Thursday, July 9, 2015

Edible Landscaping: Ornamental Plants You Can Eat

Have you ever wanted to grow your own kale, cook with fresh herbs or pick your own berries? You don’t have to sacrifice your neatly maintained landscaping to grow your own food. And with a little finesse you can even make the edibles in your front yard attractive enough to fool your HOA.

Growing your own food is worthwhile for many reasons. Apart from the obvious benefit of getting food out of the deal, you’re also getting a much tastier tomato than you’d find in the produce aisle. Many of the vegetable varieties you can grow at home are more flavorful, attractive and unique because you have thousands of hybrids and heirlooms at your disposal.

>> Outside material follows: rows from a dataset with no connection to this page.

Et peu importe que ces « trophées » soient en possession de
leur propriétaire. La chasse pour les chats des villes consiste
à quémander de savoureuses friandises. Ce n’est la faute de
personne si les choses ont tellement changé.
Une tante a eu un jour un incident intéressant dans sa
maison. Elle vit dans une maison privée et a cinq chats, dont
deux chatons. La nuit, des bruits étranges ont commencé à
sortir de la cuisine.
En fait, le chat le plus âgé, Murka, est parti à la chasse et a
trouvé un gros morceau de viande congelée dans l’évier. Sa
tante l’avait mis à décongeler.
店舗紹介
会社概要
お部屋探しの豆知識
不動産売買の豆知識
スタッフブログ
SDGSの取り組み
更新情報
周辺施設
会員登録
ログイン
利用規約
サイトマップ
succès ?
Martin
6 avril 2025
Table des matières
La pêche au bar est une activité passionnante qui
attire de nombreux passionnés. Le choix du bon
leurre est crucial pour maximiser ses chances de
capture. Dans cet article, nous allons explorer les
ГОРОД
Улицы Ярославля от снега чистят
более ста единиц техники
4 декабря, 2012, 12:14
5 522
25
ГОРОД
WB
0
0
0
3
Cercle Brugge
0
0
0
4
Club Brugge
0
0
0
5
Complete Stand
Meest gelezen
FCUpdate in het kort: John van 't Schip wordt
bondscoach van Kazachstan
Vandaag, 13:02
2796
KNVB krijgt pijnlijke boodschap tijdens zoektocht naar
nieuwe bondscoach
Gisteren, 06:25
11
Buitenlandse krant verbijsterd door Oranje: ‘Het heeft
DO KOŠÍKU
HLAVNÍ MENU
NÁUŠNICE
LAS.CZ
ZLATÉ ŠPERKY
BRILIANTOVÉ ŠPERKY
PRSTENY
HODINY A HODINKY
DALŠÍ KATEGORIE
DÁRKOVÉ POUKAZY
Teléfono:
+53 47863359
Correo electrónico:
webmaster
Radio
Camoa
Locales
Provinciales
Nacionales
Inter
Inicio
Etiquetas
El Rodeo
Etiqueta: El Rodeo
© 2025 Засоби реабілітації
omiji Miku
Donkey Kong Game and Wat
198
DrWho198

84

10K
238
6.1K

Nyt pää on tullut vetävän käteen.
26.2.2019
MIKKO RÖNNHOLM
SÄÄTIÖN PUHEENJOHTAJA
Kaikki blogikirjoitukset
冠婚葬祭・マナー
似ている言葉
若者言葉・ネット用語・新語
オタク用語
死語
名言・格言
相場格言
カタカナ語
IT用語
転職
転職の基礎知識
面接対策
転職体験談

Cook authentic Italian cuisine with Genovese basil, Tuscan kale, San Marzano tomatoes and a host of heirloom squashes and eggplants. Replicate Southeast Asian recipes perfectly with lemongrass, galangal, turmeric, lemon basil and bitter gourd. You just can’t get produce like that at the grocery store, and it couldn’t be any fresher than picked from your own garden.

purple kale

Kale is an attractive plant in its own right, but purple kale takes the cake.

Not convinced that growing edibles in your landscaping is right for you? Here’s the kicker: Edibles, for the most part, are actually attractive plants if you use them correctly.

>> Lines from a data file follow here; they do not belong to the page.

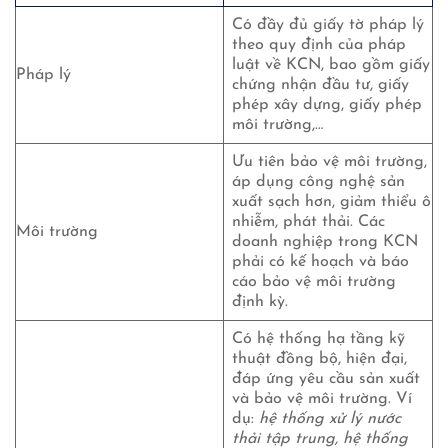
Có đầy đủ giấy tờ pháp lý
theo quy định của pháp
luật về KCN, bao gồm giấy
Pháp lý
chứng nhận đầu tư, giấy
phép xây dựng, giấy phép
môi trường,…
Ưu tiên bảo vệ môi trường,
áp dụng công nghệ sản
xuất sạch hơn, giảm thiểu ô
nhiễm, phát thải. Các
Môi trường
doanh nghiệp trong KCN
phải có kế hoạch và báo
cáo bảo vệ môi trường
định kỳ.
Có hệ thống hạ tầng kỹ
thuật đồng bộ, hiện đại,
đáp ứng yêu cầu sản xuất
và bảo vệ môi trường. Ví
dụ:
hệ thống xử lý nước
thải tập trung, hệ thống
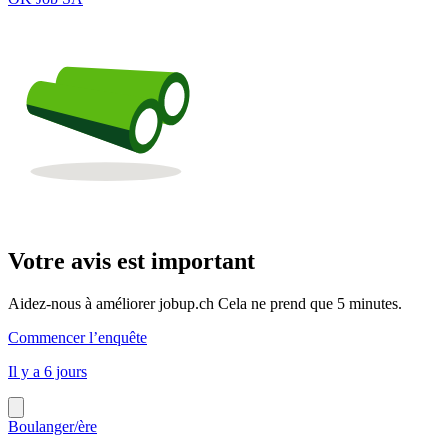
Votre avis est important
Aidez-nous à améliorer jobup.ch Cela ne prend que 5 minutes.
Commencer l’enquête
Il y a 6 jours
Boulanger/ère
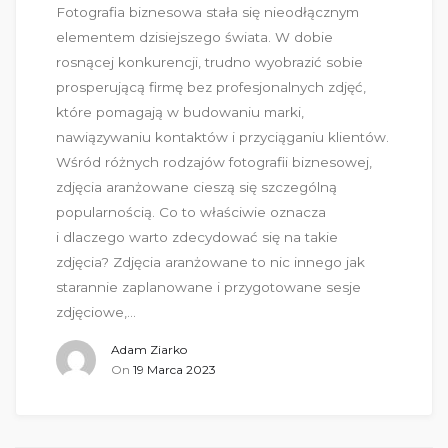
Fotografia biznesowa stała się nieodłącznym
elementem dzisiejszego świata. W dobie
rosnącej konkurencji, trudno wyobrazić sobie
prosperującą firmę bez profesjonalnych zdjęć,
które pomagają w budowaniu marki,
nawiązywaniu kontaktów i przyciąganiu klientów.
Wśród różnych rodzajów fotografii biznesowej,
zdjęcia aranżowane cieszą się szczególną
popularnością. Co to właściwie oznacza
i dlaczego warto zdecydować się na takie
zdjęcia? Zdjęcia aranżowane to nic innego jak
starannie zaplanowane i przygotowane sesje
zdjęciowe,…
Adam Ziarko
On
19 Marca 2023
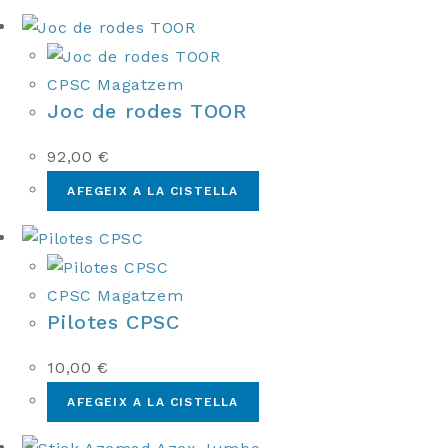
CPSC Magatzem
Joc de rodes TOOR
92,00
€
AFEGEIX A LA CISTELLA
CPSC Magatzem
Pilotes CPSC
10,00
€
AFEGEIX A LA CISTELLA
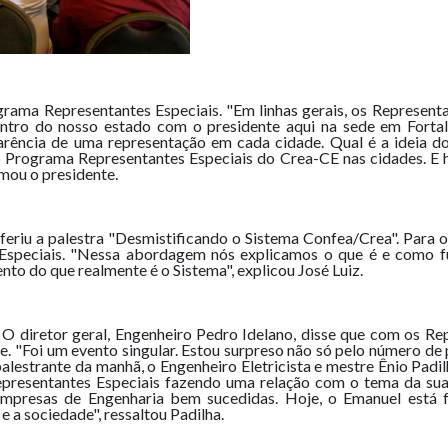
ma Representantes Especiais. "Em linhas gerais, os Representan
ntro do nosso estado com o presidente aqui na sede em Fortale
rência de uma representação em cada cidade. Qual é a ideia d
 o Programa Representantes Especiais do Crea-CE nas cidades. E 
mou o presidente.
roferiu a palestra "Desmistificando o Sistema Confea/Crea". Para
Especiais. "Nessa abordagem nós explicamos o que é e como fun
to do que realmente é o Sistema", explicou José Luiz.
 O diretor geral, Engenheiro Pedro Idelano, disse que com os Re
. "Foi um evento singular. Estou surpreso não só pelo número de 
 palestrante da manhã, o Engenheiro Eletricista e mestre Ênio Pa
epresentantes Especiais fazendo uma relação com o tema da sua
 empresas de Engenharia bem sucedidas. Hoje, o Emanuel está 
e a sociedade", ressaltou Padilha.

Many edible plants are just as beautiful as flowers. Take the humble and unassuming bean, for example. The common pole or bush beans on the seed rack may be boring, but the ‘Italian Rose’ bean’s intense pods of mottled rose and chartreuse beg to differ, and the ‘Red-Podded’ asparagus bean’s two- to three-foot-long pods of purple tenderness are anything but bland. You would be forgiven for seeing a fence covered with colorful heirloom beans from a distance and thinking they were flowers.

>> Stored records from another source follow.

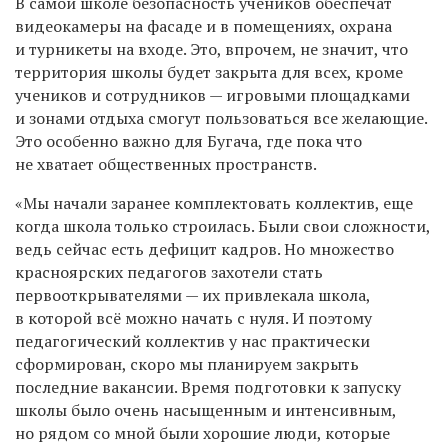
В самой школе безопасность учеников обеспечат
видеокамеры на фасаде и в помещениях, охрана
и турникеты на входе. Это, впрочем, не значит, что
территория школы будет закрыта для всех, кроме
учеников и сотрудников — игровыми площадками
и зонами отдыха смогут пользоваться все желающие.
Это особенно важно для Бугача, где пока что
не хватает общественных пространств.
«Мы начали заранее комплектовать коллектив, еще
когда школа только строилась. Были свои сложности,
ведь сейчас есть дефицит кадров. Но множество
красноярских педагогов захотели стать
первооткрывателями — их привлекала школа,
в которой всё можно начать с нуля. И поэтому
педагогический коллектив у нас практически
сформирован, скоро мы планируем закрыть
последние вакансии. Время подготовки к запуску
школы было очень насыщенным и интенсивным,
но рядом со мной были хорошие люди, которые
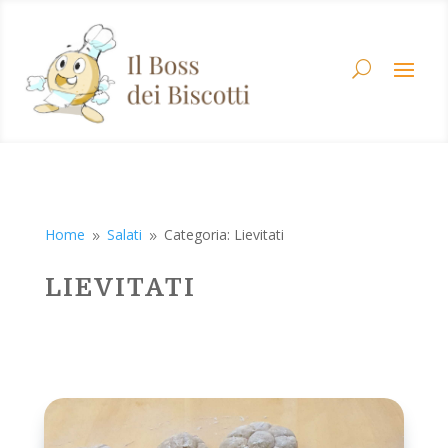
Home
Salati
Categoria: Lievitati
9
9
LIEVITATI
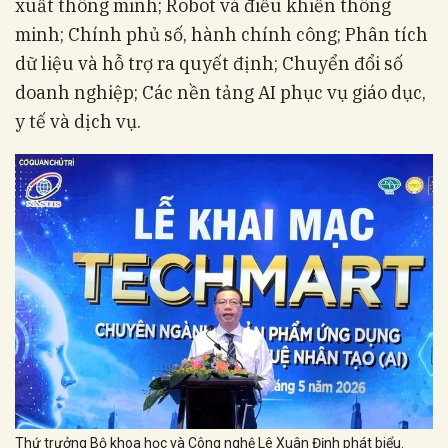
xuất thông minh; Robot và điều khiển thông
minh; Chính phủ số, hành chính công; Phân tích
dữ liệu và hỗ trợ ra quyết định; Chuyển đổi số
doanh nghiệp; Các nền tảng AI phục vụ giáo dục,
y tế và dịch vụ.
Thứ trưởng Bộ khoa học và Công nghệ Lê Xuân Định phát biểu.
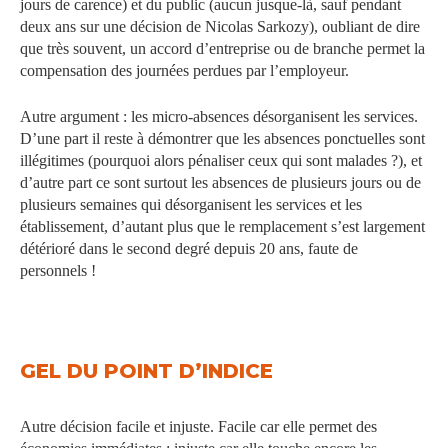
jours de carence) et du public (aucun jusque-là, sauf pendant
deux ans sur une décision de Nicolas Sarkozy), oubliant de dire
que très souvent, un accord d’entreprise ou de branche permet la
compensation des journées perdues par l’employeur.
Autre argument : les micro-absences désorganisent les services.
D’une part il reste à démontrer que les absences ponctuelles sont
illégitimes (pourquoi alors pénaliser ceux qui sont malades ?), et
d’autre part ce sont surtout les absences de plusieurs jours ou de
plusieurs semaines qui désorganisent les services et les
établissement, d’autant plus que le remplacement s’est largement
détérioré dans le second degré depuis 20 ans, faute de
personnels !
GEL DU POINT D’INDICE
Autre décision facile et injuste. Facile car elle permet des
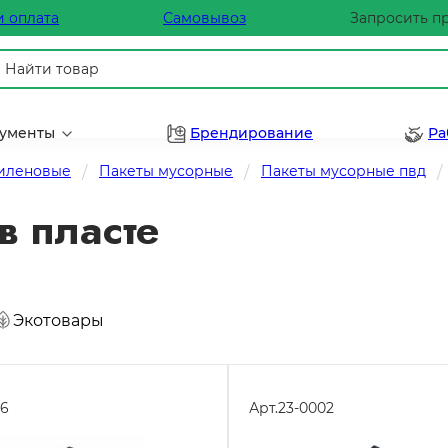
и оплата
Самовывоз
Запросить п
рументы
Брендирование
Ра
тиленовые
Пакеты мусорные
Пакеты мусорные пвд
в пласте
Экотовары
06
Арт.
23-0002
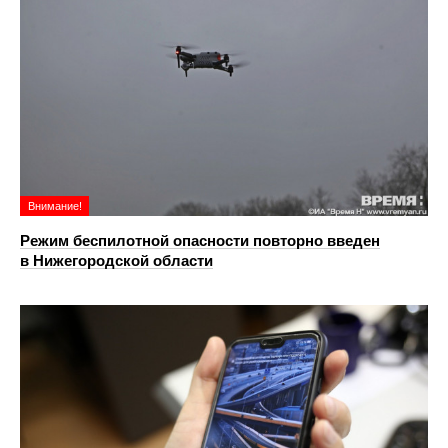
Внимание!
Режим беспилотной опасности повторно введен
в Нижегородской области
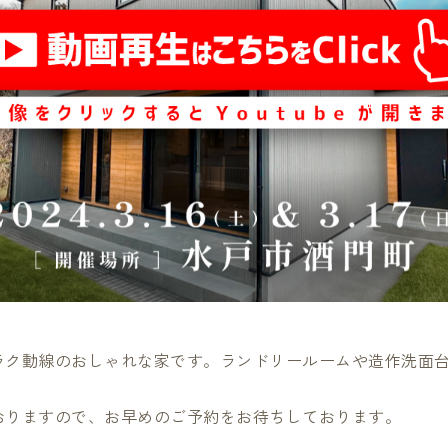
ラク動線のおしゃれな家です。ランドリールームや造作洗面
おりますので、お早めのご予約をお待ちしております。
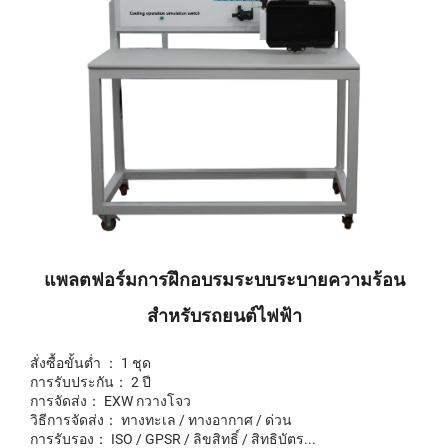
แพลตฟอร์มการฝึกอบรมระบบระบายความร้อน
สำหรับรถยนต์ไฟฟ้า
สั่งซื้อขั้นต่ำ ： 1 ชุด
การรับประกัน： 2 ปี
การจัดส่ง： EXW กวางโจว
วิธีการจัดส่ง： ทางทะเล / ทางอากาศ / ด่วน
การรับรอง： ISO / GPSR / ลิขสิทธิ์ / สิทธิบัตร...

Making the most of edibles

Despite the potential beauty of edible landscaping, many skeptics associate it with ugly vegetables — whether it’s because the plants are infested with bugs, diseased and yellowed, declining at the end of the season or just plain weedy looking.

Tomatoes are a good example, since they often neatly demonstrate all of these problems. Plant rangy, indeterminate tomatoes and sprawling cucumbers, squashes and beans against strong trellises so they are easy to maintain and don’t look like weeds intent on taking over the neighborhood.

If you’re growing vegetables in the front yard, choose those that are tough, easy to maintain and ornamental. You could get away with cucumbers and cherry tomatoes in the front yard, but if you have a backyard, you may want to grow them there and leave it to prettier plants to seduce the nosy neighbors out front.

Incorporate edibles like this variegated ‘Centennial’ kumquat in the garden as you would use any other drop dead gorgeous plant.

Incorporate edibles like this variegated ‘Centennial’ kumquat in the garden as you would use any other drop-dead gorgeous plant.

Have your pick

There are two ways to make edibles look lovely in the landscape. The first method is to simply incorporate them into your flower beds as if they were ordinary plants — provided the plants are easy to access for maintenance and harvesting.

Plant colorful and frilly loose-leaf lettuce cultivars in the flower beds, making sure they can be easily accessed for periodic picking. Low-growing herbs like oregano and thyme are perfect for growing along the edge of the flowerbed, where their fragrant and easy-to-pick foliage can add dimension and suppress weeds.

If you’re looking for something more substantial to use at the back of the flowerbed or as an accent, try tall and structural vegetables like lacinato kale, garlic, walking onions and eggplants.

roselle

Roselles produce showy flowers and juicy, tart calyces.

For a huge and show-stopping plant with large, tropical-looking leaves and hibiscus-like flowers, okra and roselle are a must. Both are hibiscus relatives that love the summer heat. Okra is grown for its fresh-tasting green pods, and roselle for its tart and juicy red calyces (the petal-like part).

lettuce small

Rows of veggies can be boring, but not if you plant them at a diagonal angle.

The second approach to edible gardening is more formal, and relies on structural elements like raised beds, low boxwood hedges, espaliered fruit and trellised vegetables. If you own a home built in the Victorian or any other traditional style, the formal approach may be for you.

While incorporating veggies into your existing garden beds is subtle and sneaky, the formal approach is about as obvious to your neighbors as it gets. Make sure you check with your HOA before attempting raised beds or vegetable rows in the front yard. (Check with your spouse, too. Trust me on this.)

Take care

However you choose to grow your edibles ornamentally, remember that they are not very ornamental at all when their leaves are cut into Swiss cheese by bugs and infested with a moldy-looking patina of downy mildew. Luckily, there are ways to keep your edibles looking awesome.

Grow them in full sun, give them rich and fertile soil, fertilize according to label instructions, inspect often for bugs and disease, and treat accordingly.

If a plant is looking particularly terrible, just rip it out and try something else in its place. With thousands of varieties, hybrids and heirlooms to purchase from catalogs or online, you’ll surely find something outstanding.